On many static embedded benchmarks, BERT’s lower-level subculture representation performed better than GloVe and FastText. This approach boils the previous findings down to a logical conclusion: What if we created a new statically embedded type for each word by simply using the first principal component of the subculture representation? This approach has proved surprisingly effective. If we use representations from underlying BERT, these principal component emplacements outperform GloVe and FastText on benchmark tasks involving semantic similarity, analogical solving, and conceptual classification (see table below).

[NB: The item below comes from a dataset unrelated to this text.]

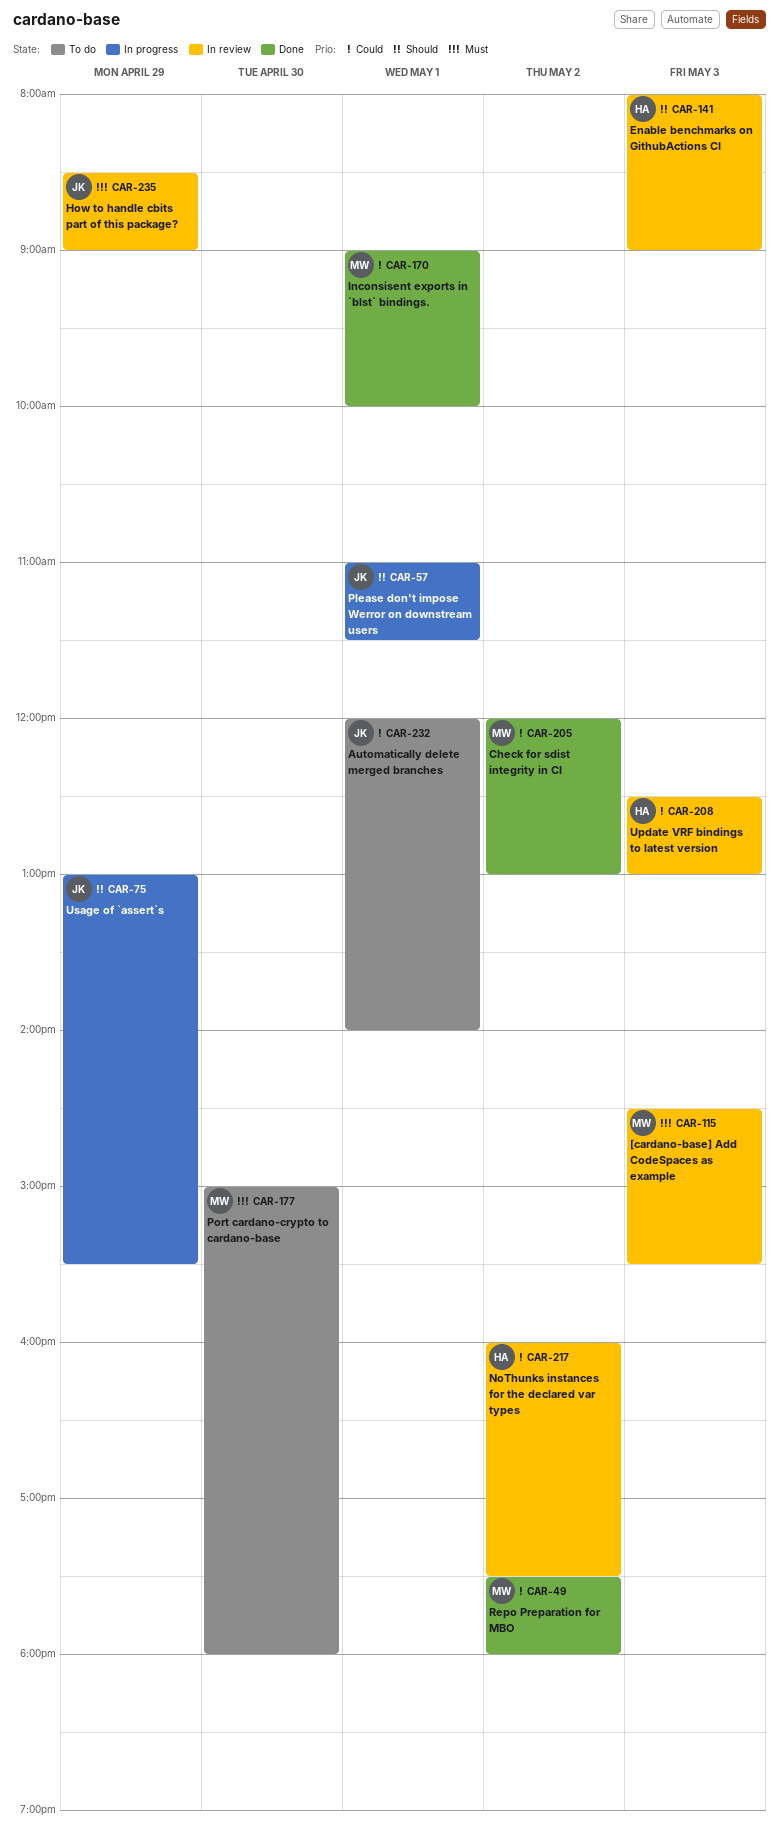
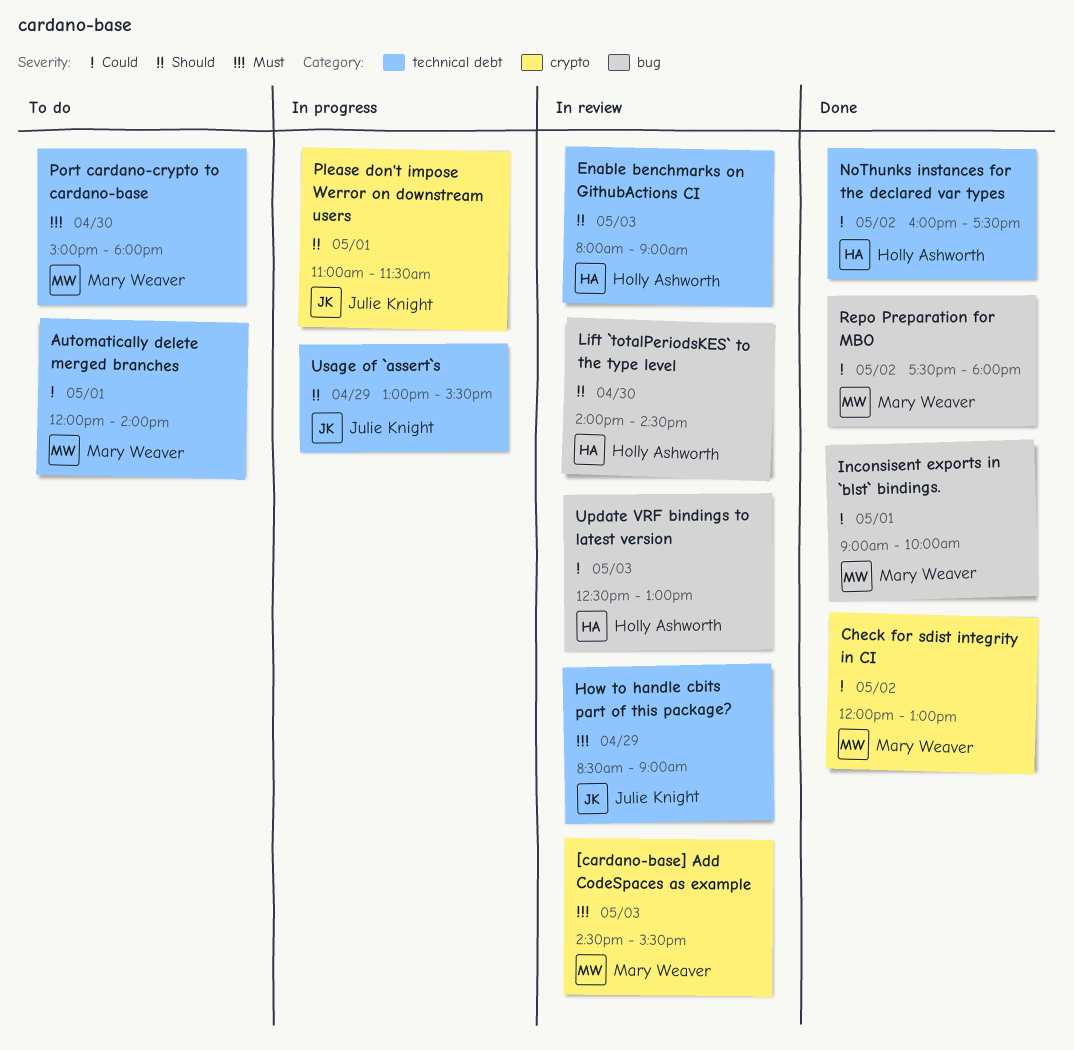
Automatically delete merged branches, owner: Julie Knight -> Mary Weaver
Lift `totalPeriodsKES` to the type level: none -> present
NoThunks instances for the declared var types, status: In review -> Done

For all three models, principal component embedding created from a lower level is more efficient than principal component embedding created from a higher level. Those given GPT-2 performed significantly worse than those from ELMo and BERT. Given that the upper level is more context-specific than the lower level, and given that the GPT-2 representation is more context-specific, this suggests that the principal component of a less context-specific representation is more efficient for these tasks. \

conclusion

In ELMo, BERT, and GPT-2, the upper layer produces more context-specific representations than the lower layer. However, these models are very different for the context of words: after adjusting for anisotropy, the similarity between words in the same sentence is highest in ELMo, while it is almost non-existent in GPT-2.

On average, less than 5% of the variation in the subcultural representation of a word can be explained by static embedding. Thus, even in the best case, static word embedding is not a good substitute for subcultural words. Nevertheless, subculture representations can be used to create more powerful static embedding types: BERT’s low-level subculture representations have much better principal components than GloVe and FastText!